WHAT IS NEEDED – Word for word, restate every record, though not the pictures.
━━ SUPPLIED ENTRIES ━━
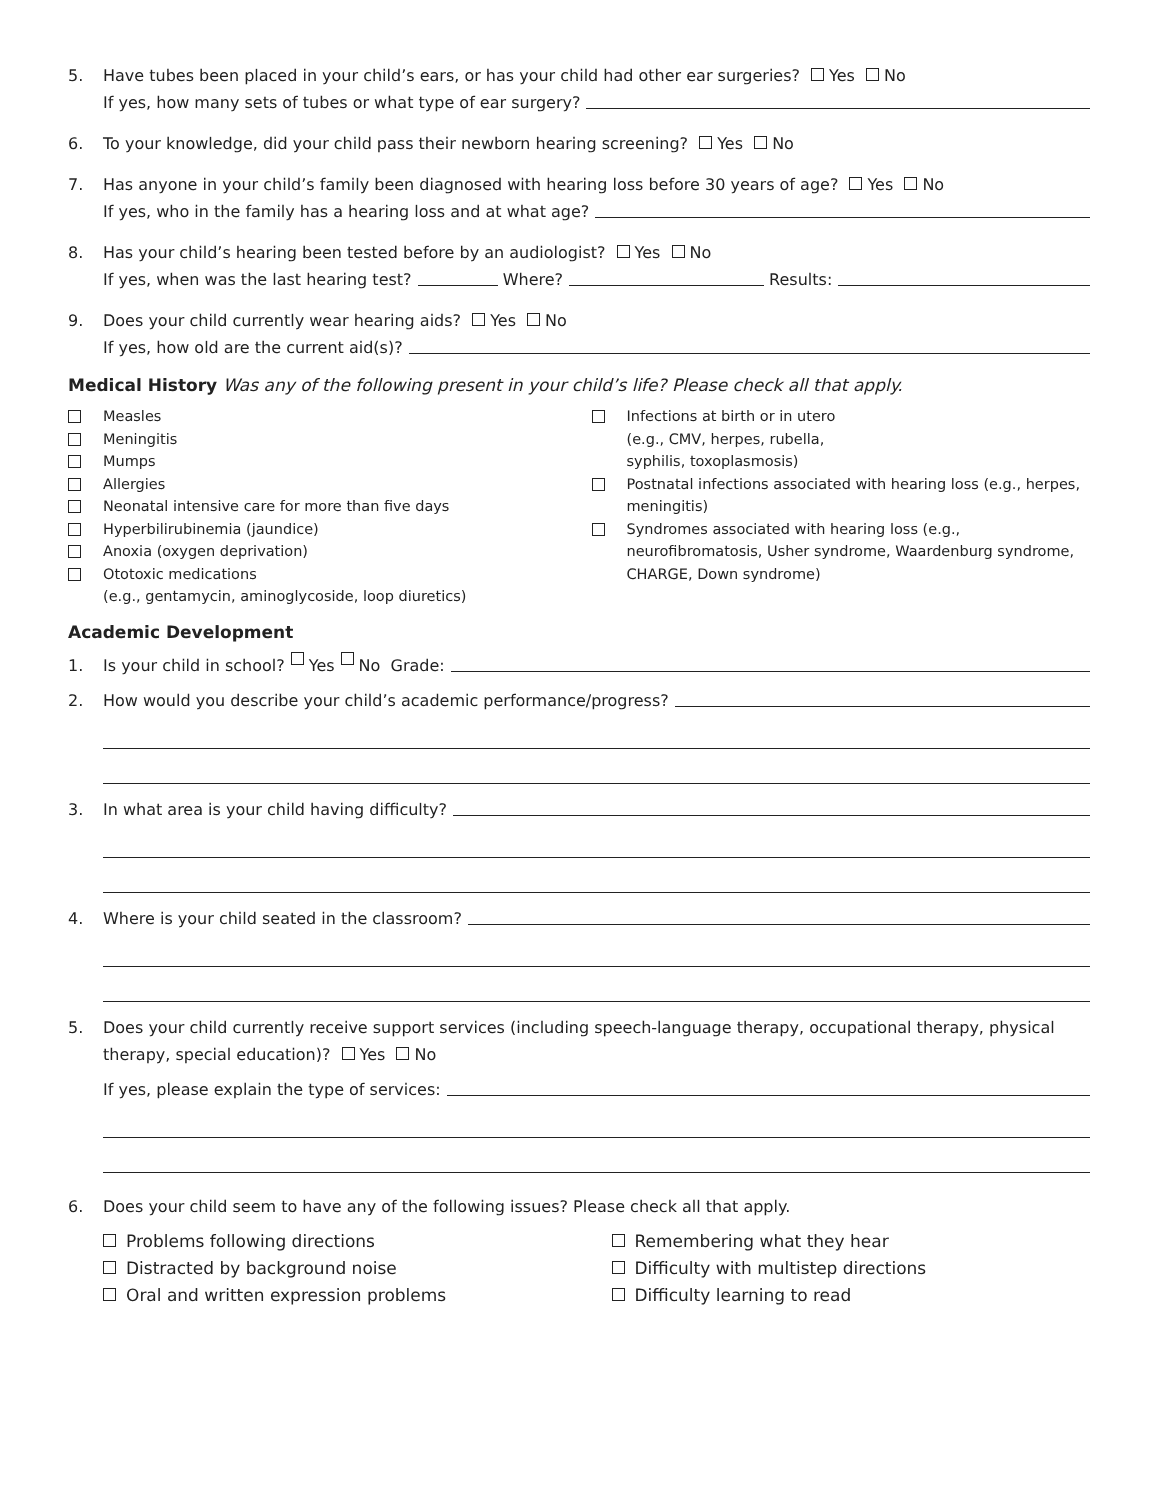5. Have tubes been placed in your child’s ears, or has your child had other ear surgeries? Yes No
If yes, how many sets of tubes or what type of ear surgery?
6. To your knowledge, did your child pass their newborn hearing screening? Yes No
7. Has anyone in your child’s family been diagnosed with hearing loss before 30 years of age? Yes No
If yes, who in the family has a hearing loss and at what age?
8. Has your child’s hearing been tested before by an audiologist? Yes No
If yes, when was the last hearing test? Where? Results:
9. Does your child currently wear hearing aids? Yes No
If yes, how old are the current aid(s)?
Medical History Was any of the following present in your child’s life? Please check all that apply.
Measles
Meningitis
Mumps
Allergies
Neonatal intensive care for more than five days
Hyperbilirubinemia (jaundice)
Anoxia (oxygen deprivation)
Ototoxic medications
(e.g., gentamycin, aminoglycoside, loop diuretics)
Infections at birth or in utero
(e.g., CMV, herpes, rubella,
syphilis, toxoplasmosis)
Postnatal infections associated with hearing loss (e.g., herpes, meningitis)
Syndromes associated with hearing loss (e.g., neurofibromatosis, Usher syndrome, Waardenburg syndrome, CHARGE, Down syndrome)
Academic Development
1. Is your child in school? Yes No Grade:
2. How would you describe your child’s academic performance/progress?
3. In what area is your child having difficulty?
4. Where is your child seated in the classroom?
5. Does your child currently receive support services (including speech-language therapy, occupational therapy, physical therapy, special education)? Yes No
If yes, please explain the type of services:
6. Does your child seem to have any of the following issues? Please check all that apply.
Problems following directions
Distracted by background noise
Oral and written expression problems
Remembering what they hear
Difficulty with multistep directions
Difficulty learning to read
━━━
EXERCISE SOLUTION –
5. Have tubes been placed in your child’s ears, or has your child had other ear surgeries? Yes No
If yes, how many sets of tubes or what type of ear surgery?
6. To your knowledge, did your child pass their newborn hearing screening? Yes No
7. Has anyone in your child’s family been diagnosed with hearing loss before 30 years of age? Yes No
If yes, who in the family has a hearing loss and at what age?
8. Has your child’s hearing been tested before by an audiologist? Yes No
If yes, when was the last hearing test? Where? Results:
9. Does your child currently wear hearing aids? Yes No
If yes, how old are the current aid(s)?
Medical History Was any of the following present in your child’s life? Please check all that apply.
Measles
Meningitis
Mumps
Allergies
Neonatal intensive care for more than five days
Hyperbilirubinemia (jaundice)
Anoxia (oxygen deprivation)
Ototoxic medications
(e.g., gentamycin, aminoglycoside, loop diuretics)
Infections at birth or in utero
(e.g., CMV, herpes, rubella,
syphilis, toxoplasmosis)
Postnatal infections associated with hearing loss (e.g., herpes, meningitis)
Syndromes associated with hearing loss (e.g., neurofibromatosis, Usher syndrome, Waardenburg syndrome, CHARGE, Down syndrome)
Academic Development
1. Is your child in school? Yes No Grade:
2. How would you describe your child’s academic performance/progress?
3. In what area is your child having difficulty?
4. Where is your child seated in the classroom?
5. Does your child currently receive support services (including speech-language therapy, occupational therapy, physical therapy, special education)? Yes No
If yes, please explain the type of services:
6. Does your child seem to have any of the following issues? Please check all that apply.
Problems following directions
Distracted by background noise
Oral and written expression problems
Remembering what they hear
Difficulty with multistep directions
Difficulty learning to read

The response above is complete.